> [Task item]:
I'd like every line in the following listing that holds "near" copied.

> [Source records]:
━━━━

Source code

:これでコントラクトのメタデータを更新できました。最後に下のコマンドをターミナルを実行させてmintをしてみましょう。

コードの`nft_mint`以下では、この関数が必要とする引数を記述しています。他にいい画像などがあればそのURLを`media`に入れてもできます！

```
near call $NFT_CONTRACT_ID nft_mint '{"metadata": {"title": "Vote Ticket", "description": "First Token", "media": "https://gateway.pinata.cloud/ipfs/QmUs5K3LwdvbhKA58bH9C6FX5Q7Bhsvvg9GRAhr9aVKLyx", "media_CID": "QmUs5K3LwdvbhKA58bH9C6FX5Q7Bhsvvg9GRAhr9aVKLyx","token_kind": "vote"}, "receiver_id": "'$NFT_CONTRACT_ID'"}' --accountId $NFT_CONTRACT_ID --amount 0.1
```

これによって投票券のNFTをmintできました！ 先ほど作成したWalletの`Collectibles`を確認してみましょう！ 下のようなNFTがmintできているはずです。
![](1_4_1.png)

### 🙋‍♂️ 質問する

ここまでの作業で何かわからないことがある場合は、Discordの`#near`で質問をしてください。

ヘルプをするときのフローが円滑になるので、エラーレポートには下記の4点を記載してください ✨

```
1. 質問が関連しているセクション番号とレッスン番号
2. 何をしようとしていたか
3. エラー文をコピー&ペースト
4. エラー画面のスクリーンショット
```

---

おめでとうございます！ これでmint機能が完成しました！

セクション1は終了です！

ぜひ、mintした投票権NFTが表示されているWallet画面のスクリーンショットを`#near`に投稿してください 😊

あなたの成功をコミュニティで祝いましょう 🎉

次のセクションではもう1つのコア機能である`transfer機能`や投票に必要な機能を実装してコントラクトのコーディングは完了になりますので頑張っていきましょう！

━━━━

> [Answer]:
near call $NFT_CONTRACT_ID nft_mint '{"metadata": {"title": "Vote Ticket", "description": "First Token", "media": "https://gateway.pinata.cloud/ipfs/QmUs5K3LwdvbhKA58bH9C6FX5Q7Bhsvvg9GRAhr9aVKLyx", "media_CID": "QmUs5K3LwdvbhKA58bH9C6FX5Q7Bhsvvg9GRAhr9aVKLyx","token_kind": "vote"}, "receiver_id": "'$NFT_CONTRACT_ID'"}' --accountId $NFT_CONTRACT_ID --amount 0.1
ここまでの作業で何かわからないことがある場合は、Discordの`#near`で質問をしてください。
ぜひ、mintした投票権NFTが表示されているWallet画面のスクリーンショットを`#near`に投稿してください 😊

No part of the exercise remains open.